Text —
By Jeffrey Schaeffer
GONESSE, France — Families whose loved ones died in the fiery crash of a supersonic Concorde jet 10 years ago joined together near Paris yesterday, laying flowers at a monument to the dead and wandering the breezy field where the plane went down.
A French court is awaiting a verdict on who was to blame for the accident, which killed 109 aboard the plane and four on the ground, and devastated the reputation of the jet. The Concorde, which ferried the rich and famous across the Atlantic for three decades and could fly twice as fast as the speed of sound, was taken out of service in 2003.
Some 100 family members, witnesses of the crash and Air France officials attended ceremonies yesterday marking 10 years since the plane crashed after takeoff from Charles de Gaulle Airport, plowing into a hotel in the Paris suburb of Gonesse.
Air France flew in family members from Germany, where most of the victims were from, and gave them flowers to place at a monument in Gonesse. The Concorde program was operated jointly by Air France and British Airways.
One couple clenched hands as they looked at the monument, made of transparent glass with a piece of an airplane wing jutting through it. Families lay the flowers in silence, though officials spoke briefly at the ceremony.

Dataset extract —
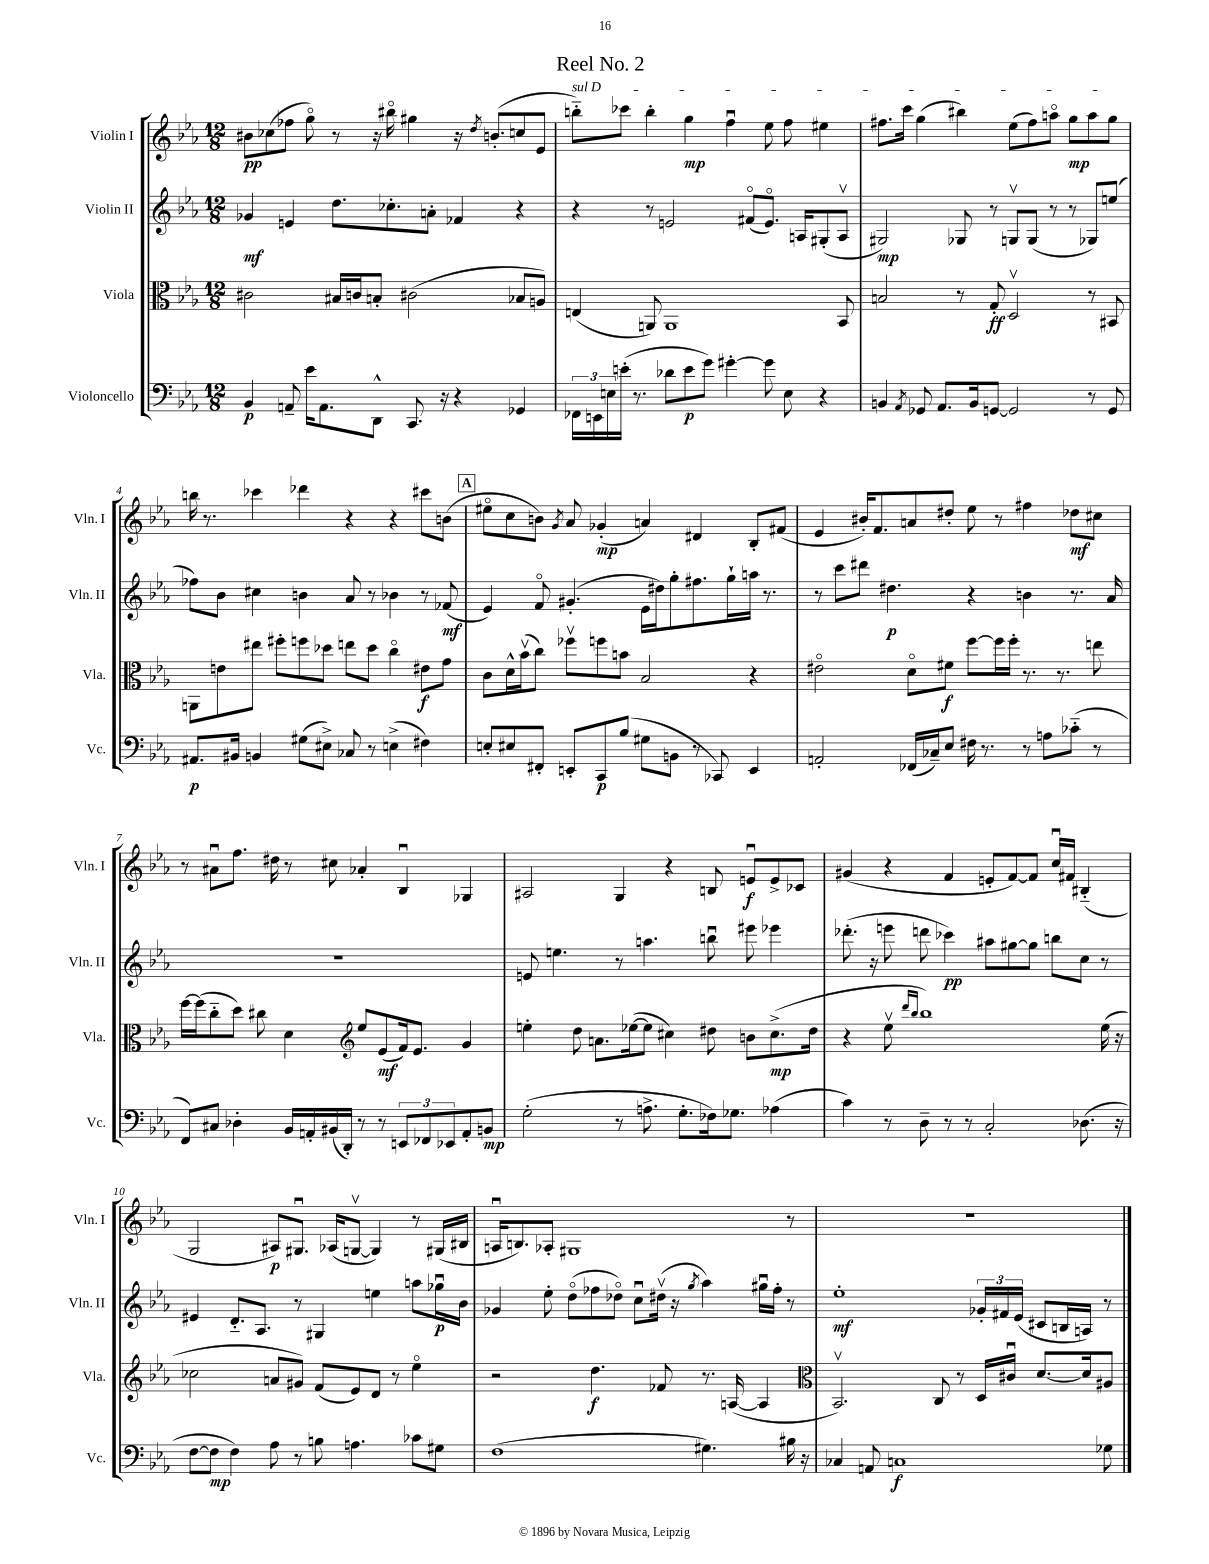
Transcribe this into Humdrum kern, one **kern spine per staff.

**kern	**kern	**kern	**kern
*staff4	*staff3	*staff2	*staff1
*clefF4	*clefC3	*clefG2	*clefG2
*k[b-e-a-]	*k[b-e-a-]	*k[b-e-a-]	*k[b-e-a-]
*M12/8	*M12/8	*M12/8	*M12/8
4BB-	2c#	4g-	8b#
.	.	.	(8cc-
8AA~	.	4e	8ff-
16e-	.	.	8ggo)
8.AA	.	.	.
.	16B#	8.dd	8r
.	16c	.	.
8DD^^	8B'	.	16r
.	.	8.cc-'	16bb#o
8.CC	(2c#	.	4gg#
.	.	8a'	.
16r	.	.	.
4r	.	4f-	16r
.	.	.	8qdd
.	.	.	(8.b'
4GG-	8B-	4r	8cc
.	8A)	.	8e-
=	=	=	=
24FF-	(4E	4r	8bb'~)
24EE	.	.	.
24E	.	.	.
(16e'	.	.	8ccc-
8.r	.	.	.
.	8AA)	8r	4bb'
8d-	1AA	2e	.
8e	.	.	4gg
8g)	.	.	.
[4g#'	.	.	4ffu
.	.	(8f#o	.
8g#]	.	8.eo)	8ee-
8E	.	.	8ff
.	.	16A	.
4r	.	(8G#'	4ee#
.	8BB-	8Av	.
=	=	=	=
4BB	2B	2G#)	8.ff#
.	.	.	16ccc
8qAA-	.	.	.
8GG-	.	.	(4gg
8.AA-	.	.	.
.	8r	8G-	4bb#)
16BB	.	.	.
[8GG	8G'	8r	.
2GG]	2Dv	8Gv	(8ee-
.	.	(8G	8ff#)
.	.	8r	8aao
.	.	8r	8gg
8r	8r	8G-)	8aa
8GG	8BB#	(8ee	8gg
=	=	=	=
8.AA#	8AA	8ff-)	16bb
.	.	.	8.r
.	8e	8b-	.
16BB#	.	.	.
4BB	8ee#	4cc#	4ccc-
.	8ff#'	.	.
(8G#	8ff	4b	4ddd-
8E#^)	8dd-	.	.
8C-	8ee	8a-	4r
8r	8dd-	8r	.
(4E^	4cco	4b-	4r
4F#)	8e#	8r	8ccc#
.	8g	(8f-	(8b
=	=	=	=
8E'	8c	4e-)	8ee#o
8E#	16d^^	.	8cc
.	(16b-v	.	.
8FF#'	8cc)	8fo	8b)
.	.	.	8qg
8EE'	8ff-v	(4.g#'	8a-
8CC	8ff	.	(4g-'
(8B-	8b	.	.
8G#	2B-	16e-	4a)
.	.	16dd#)	.
8BB	.	8gg'	.
8r	.	8.ff#	4d#
8CC-)	.	.	.
.	.	16gg`	.
4EE	4r	16aa	8B-'
.	.	8.r	.
.	.	.	(8f#
=	=	=	=
2AA'	2e#o	8r	4e-
.	.	8ccc	.
.	.	8ddd#	16b#')
.	.	.	8.f
.	.	4.dd#	.
(16FF-	8do	.	8a
16C-~)	.	.	.
8E-	8f#	.	8dd#'
16F#	[8ff	4r	8ee-
8.r	.	.	.
.	16ff]	.	8r
.	16ff'	.	.
8r	8.r	4b	4ff#
8A	.	.	.
.	8.r	.	.
(8c-'~	.	8.r	8dd-
8r	8ee	.	8cc#
.	.	16a-	.
=	=	=	=
8FF)	[16ff	1.r	8r
.	(16ff]	.	.
8C#	8cc'~	.	8a#u
4D-'	8dd)	.	8.ff
.	8cc#	.	.
.	.	.	16dd#
16BB-	4d	.	8r
16AA'	.	.	.
(16BB#	.	.	8cc#
16DD')	.	.	.
*	*clefG2	*	*
8r	8ee-	.	4a-'
8r	(8e-	.	.
12EE	16f)	.	4B-u
.	8.e-	.	.
12FF-	.	.	.
12EE-	.	.	.
8AA'	4g	.	4G-
8BB	.	.	.
=	=	=	=
(2G'	4ee'	8e	2A#
.	.	4.ee	.
.	8dd	.	.
.	8.a	.	.
8r	.	8r	4G
.	([16ee-	.	.
8.A^	8ee-]	4.aa	.
.	4cc#)	.	4r
8.G'	.	.	.
16F-)	8dd#	8bbu	8B
8.G-	.	.	.
.	8b	8eee#	8eu
(4A-	(8.cc#^	4eee-	8e^
.	.	.	8c-
.	16dd#	.	.
=	=	=	=
4c)	4r	(8.ddd-'	(4g#
.	.	16r	.
8r	8ee-v	8eee	4r
.	16qqddd	.	.
.	16qqbb-	.	.
8D~	1bb-)	8ddd	.
8r	.	4ccc-)	4f
8r	.	.	.
2C'	.	8aa#	8e'
.	.	[8gg#	[8f)
.	.	8gg#]	8f]
.	.	8bb	16ccu
.	.	.	16f#
(8.D-	.	8cc	(4B#'~
.	(16ee-	8r	.
16r	16r	.	.
=	=	=	=
[8F	2cc-	4e#	2G
8F]	.	.	.
4F)	.	8.d'~	.
.	.	8.A-	.
8A-	8a	.	8A#)
8r	8g#)	8r	8.G#u
8B	(8f	4G#	.
.	.	.	(16A-
4.A	8e-)	.	[8Gv
.	8d	4ee	4G])
.	8r	.	.
8c-	4ee-o	8aa	8r
8G#	.	16gg-u	(16G#
.	.	16b-	16B#
=	=	=	=
(1F	2r	4g-	16Au
.	.	.	8.B)
.	.	8ee-'	8A-'
.	.	(8ddo	1G#
.	4.dd	8ff-	.
.	.	8dd-o)	.
.	.	8ccu	.
.	8f-	(16dd#v	.
.	.	16r	.
.	.	8qgg	.
4.G#)	8.r	4aa-)	.
.	([16A	.	.
.	4A]	16gg#u	.
.	.	16ff-'	.
16B#	.	8r	8r
16r	.	.	.
=	=	=	=
*	*clefC3	*	*
4C-	2.BB-v)	1ee-'	1.r
8AA	.	.	.
1C	.	.	.
.	8C	.	.
.	8r	.	.
.	16D	24g-'	.
.	.	24f#	.
.	16c#u	.	.
.	.	(24e-	.
.	[8.d	8c#	.
.	.	16B	.
.	16d]	16A)	.
8G-	8A#	8r	.
==	==	==	==
*-	*-	*-	*-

Objective — Please carry on the news report about the Concorde crash anniversary, starting right after its last sentence. None of the material above is needed here.

Result —
Afterward, relatives of the dead went behind the monument, wandering the field where the plane crashed and where the hotel compound once stood. Claudine Le Gouadec traveled to Gonesse to pay tribute to her sister, Virginie, chief flight attendant on the doomed plane.
"I still have trouble believing that she is gone. It still seems abstract to me. The loss. For me she still exists, but I don't see her," she said.
Patrick Tesse recalled watching the accident unfold from his hotel nearby.
"I was in my office with the windows wide open. The noise of the plane's engine made me look up and when I saw the Concorde, it was in flames, it was moving back and forth violently," he said.
"I said to myself, 'That's it. I'm going die."'
After a decade of investigation, a French court held a trial earlier this year in which Houston-based Continental and two of its employees are accused of manslaughter in the crash. The verdict is expected in December.
The trial focused on investigators' reports that a Continental jet dropped a metal strip onto the runway before the Concorde took off. The prosecution says the debris gashed one of the Concorde's tires, sending pieces of rubber into the fuel tanks and sparking a fire.
Continental denies any responsibility, saying fire broke out on the Concorde before the plane reached the debris on the runway.
The prosecution also accuses three French officials of underestimating trouble spots on the Concorde itself, and they are also charged with manslaughter.
The trial's main goal is to assign responsibility, as most of the victims' families received settlements years ago.
The town of Gonesse organized a separate ceremony yesterday, where some residents expressed their fears that this could happen again.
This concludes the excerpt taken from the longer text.